In Japan, Ayoshi languishes in her arranged marriage. Her benign, ceramicist husband calls upon her daily to rub his feet, which were ruined in a house fire when he was a child. In order to escape what her life has become, Ayoshi takes refuge in her studio, painting image after image of her long-lost lover and herself. This act keeps her alive. Instead of displaying the paintings, she wraps them around her husband’s bowls before they are shipped to Europe. No one is supposed to see them, but Jorgen chances upon one. He becomes obsessed with the painting and with what it means to him, to his own lost love, and to his new feelings for kindly Natalia.
The author holds an MFA from San Francisco State University and teaches writing at the Academy of Art College. She makes an effort in this book to keep the elocution and customs of the time intact, although there are a few slips—for example, when Jorgen succumbs to the temptations of a prostitute, the woman unzips his trousers, which, in 1870, could not have occurred since the zipper was not invented for another twenty years.

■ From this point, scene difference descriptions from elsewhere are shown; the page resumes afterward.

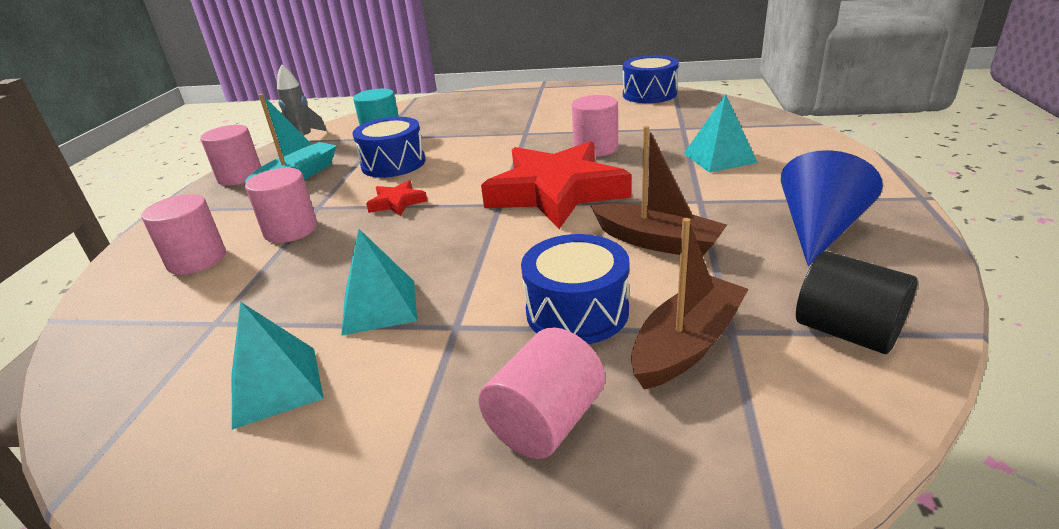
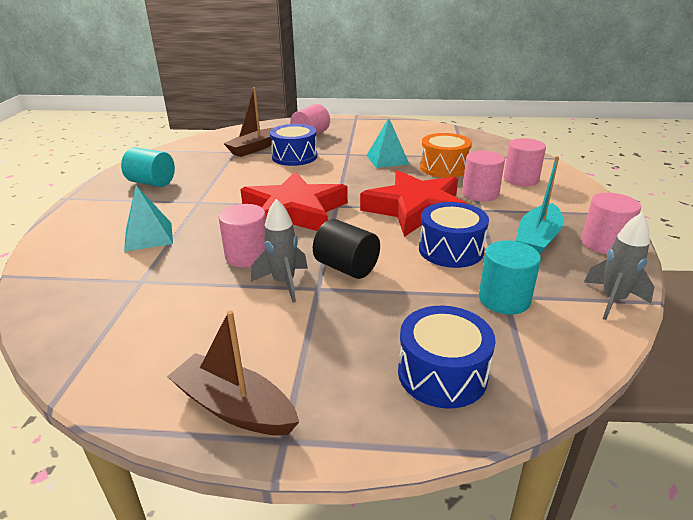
camera: 175 degrees right, 0 degrees up
turquoise pyramid [231,302,324,430] -> none
red star [366,180,427,216] -> red star [360,170,467,237], size x2.40
brown boat [591,126,727,256] -> brown boat moved to [167,310,299,435]
blue drum [623,55,679,103] -> blue drum moved to [398,306,496,408]
blue cone [781,150,883,266] -> turquoise cylinder [121,147,175,187]
black cylinder [796,251,918,354] -> black cylinder moved to [313,219,380,279]
none -> grey rocket [251,199,308,302]
none -> orange drum [420,133,472,178]

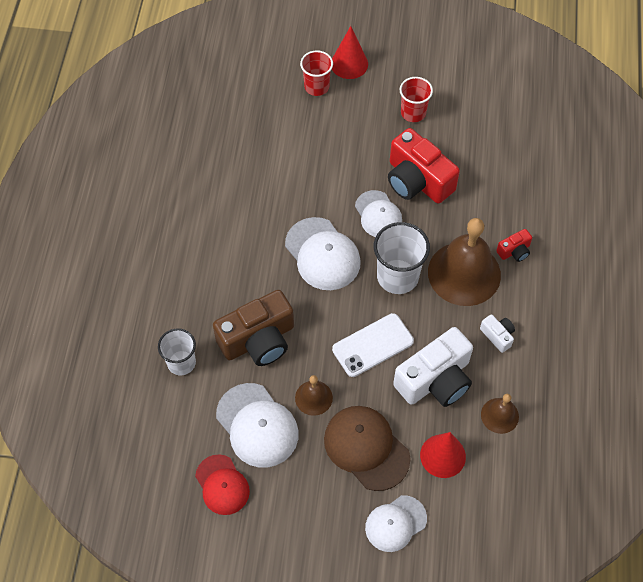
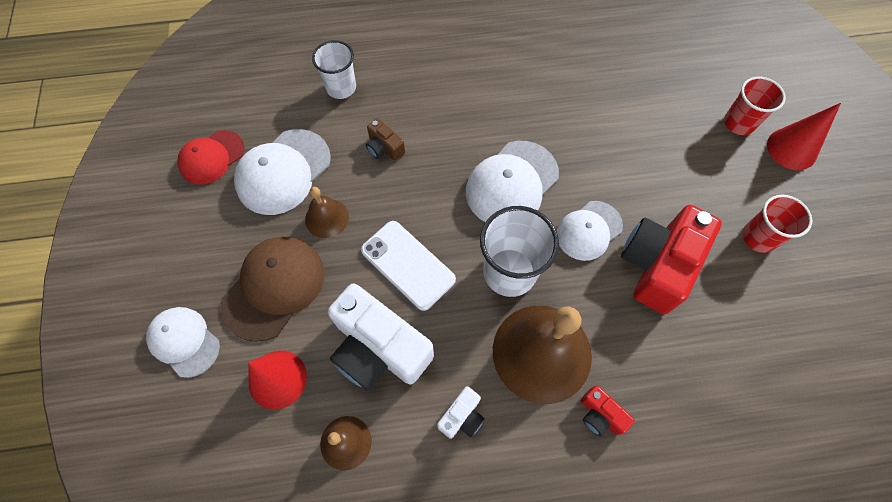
camera: 75 degrees right, 5 degrees up
brown camera [213,290,294,366] -> brown camera [366,118,405,161], size x0.46

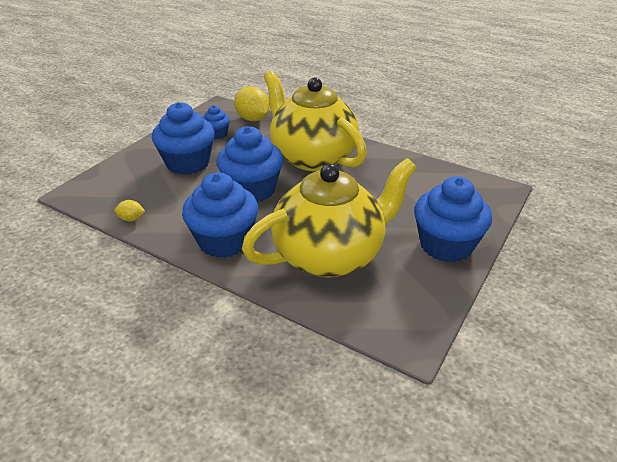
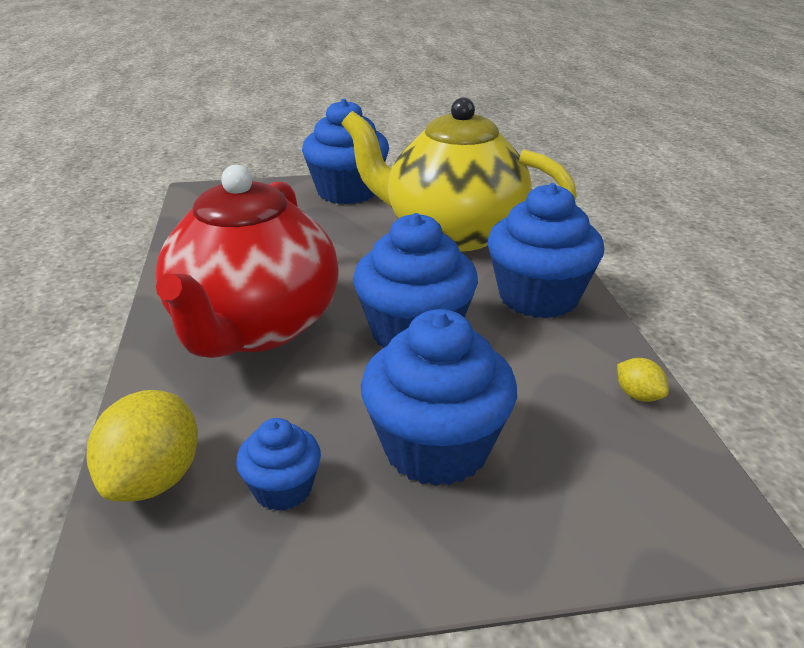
camera: 130 degrees left, 5 degrees down
yellow teapot [264,71,367,171] -> red teapot [155,165,339,358]

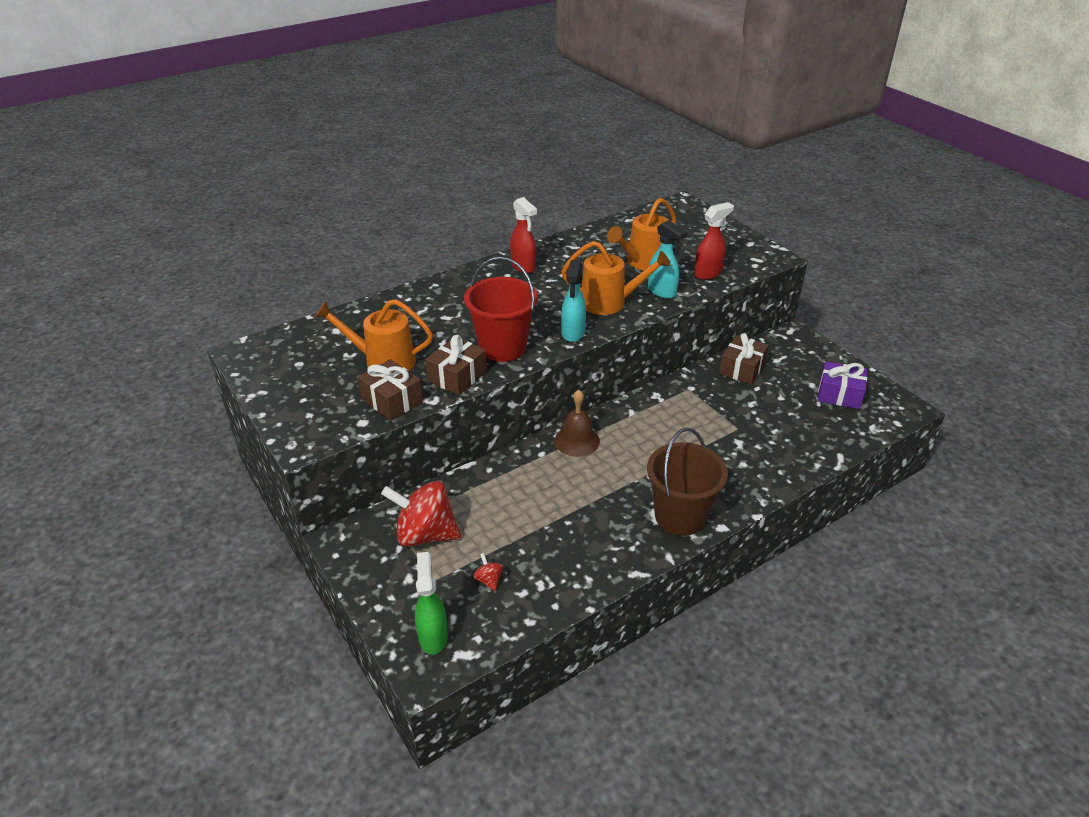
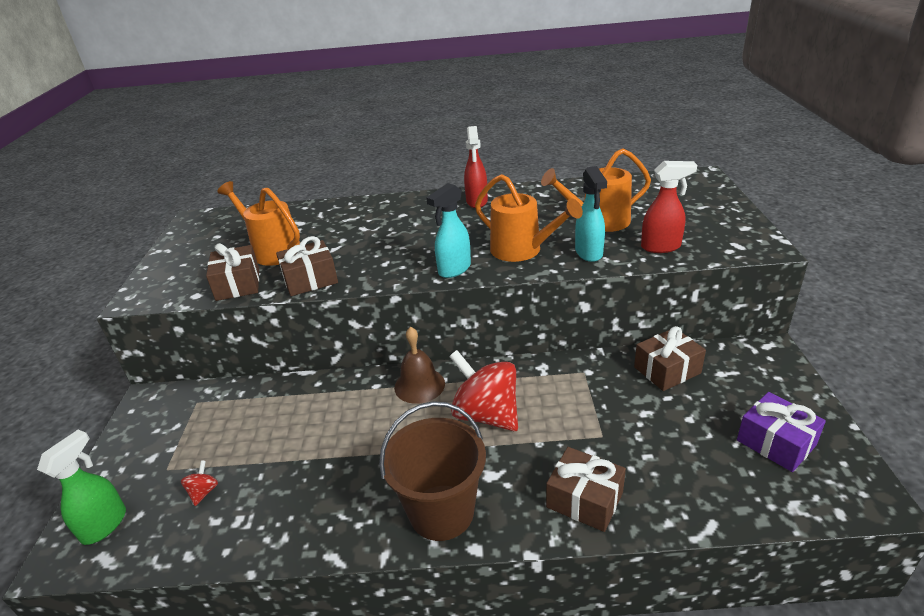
camera: 35 degrees right, 5 degrees down
red spinning top [381,481,461,547] -> red spinning top moved to [449,350,518,431]
red bucket [464,257,538,362] -> none
none -> brown gift [546,447,626,532]

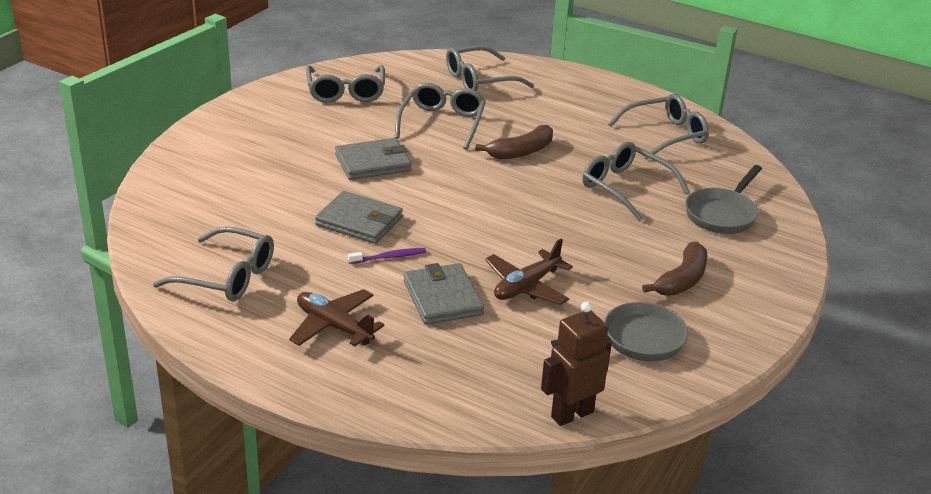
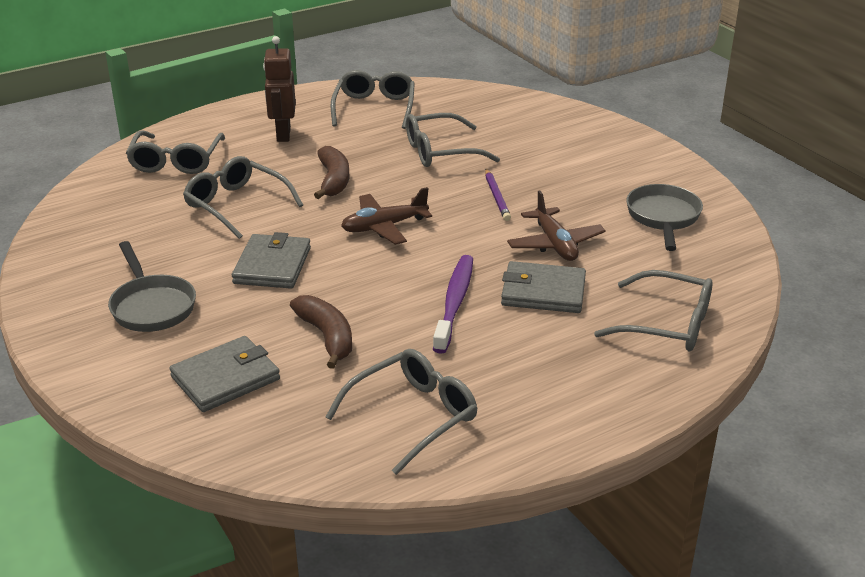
camera: 60 degrees left, 0 degrees up
brown plane [289,289,385,346] -> brown plane moved to [341,187,432,245]
grey glasses [306,65,385,103] -> grey glasses moved to [594,270,713,351]
grey wallet [315,191,403,244] -> grey wallet moved to [169,336,280,412]
purple toothbrush [348,248,426,264] -> purple toothbrush [433,255,473,354], size x1.85
brown robot [541,301,612,426] -> brown robot moved to [263,36,296,142]
brown banana [642,241,708,296] -> brown banana moved to [290,295,352,369]
grey pan [685,165,762,234] -> grey pan moved to [108,241,196,332]
none -> purple pencil [485,169,511,221]

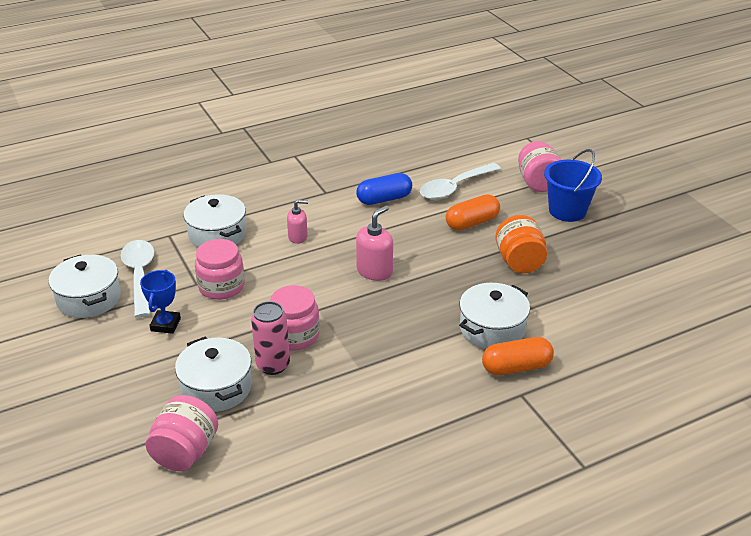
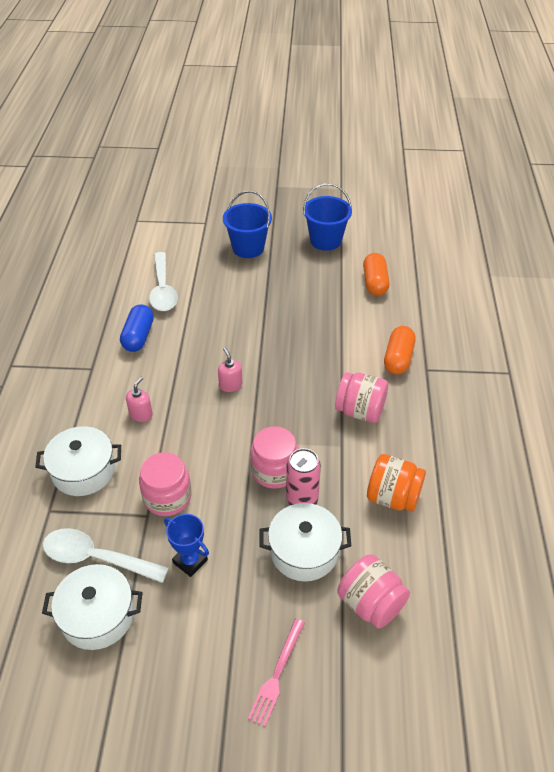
camera: 60 degrees left, 10 degrees up
pink soap dispenser [356,205,393,281] -> pink soap dispenser [218,347,242,392], size x0.65
orange capsule [446,195,500,231] -> orange capsule moved to [363,253,389,296]
white pot [459,283,530,349] -> none
orange jar [495,215,547,273] -> orange jar moved to [367,454,426,512]
pink jar [518,141,561,192] -> pink jar moved to [335,372,388,423]
none -> pink fork [248,619,305,727]
none -> blue bucket [303,183,352,251]

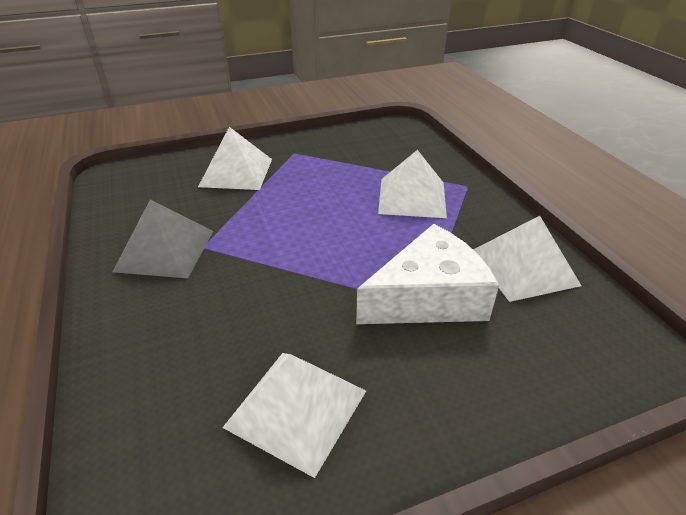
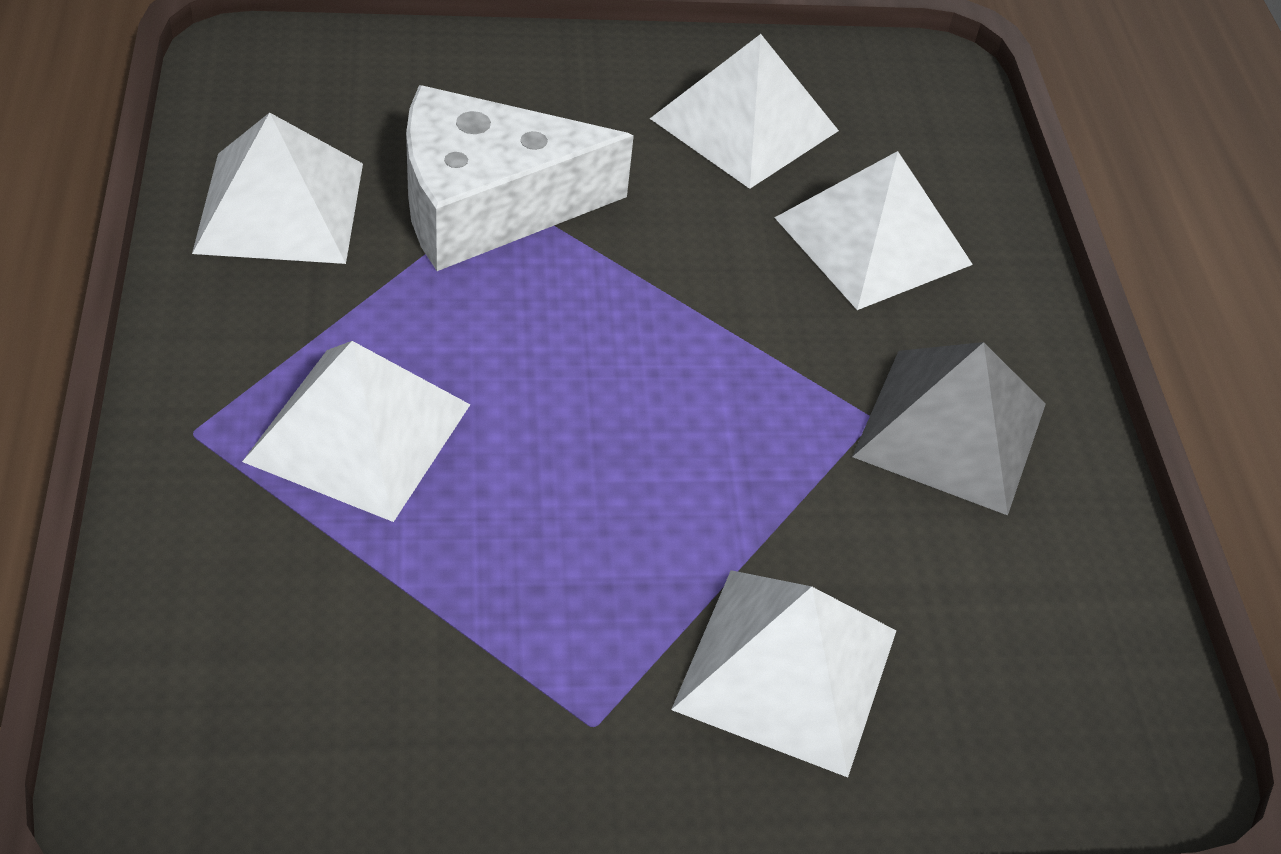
camera: 170 degrees left, 10 degrees up
none -> white pyramid [774,151,973,310]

Also, on occasion, the dialogue is a bit modern, but readers can forgive this, especially because the author’s love of unusual, imagery-rich language is so evident: Ayoshi’s “mind skips across the blues, like a flat stone on water. A brush made from the tail of her father’s horse dips into a pool of bruise blue and prances across the white sheet of paper.” Schuyler uses words like paint, floating them across the page, creating a mesmerizing universe.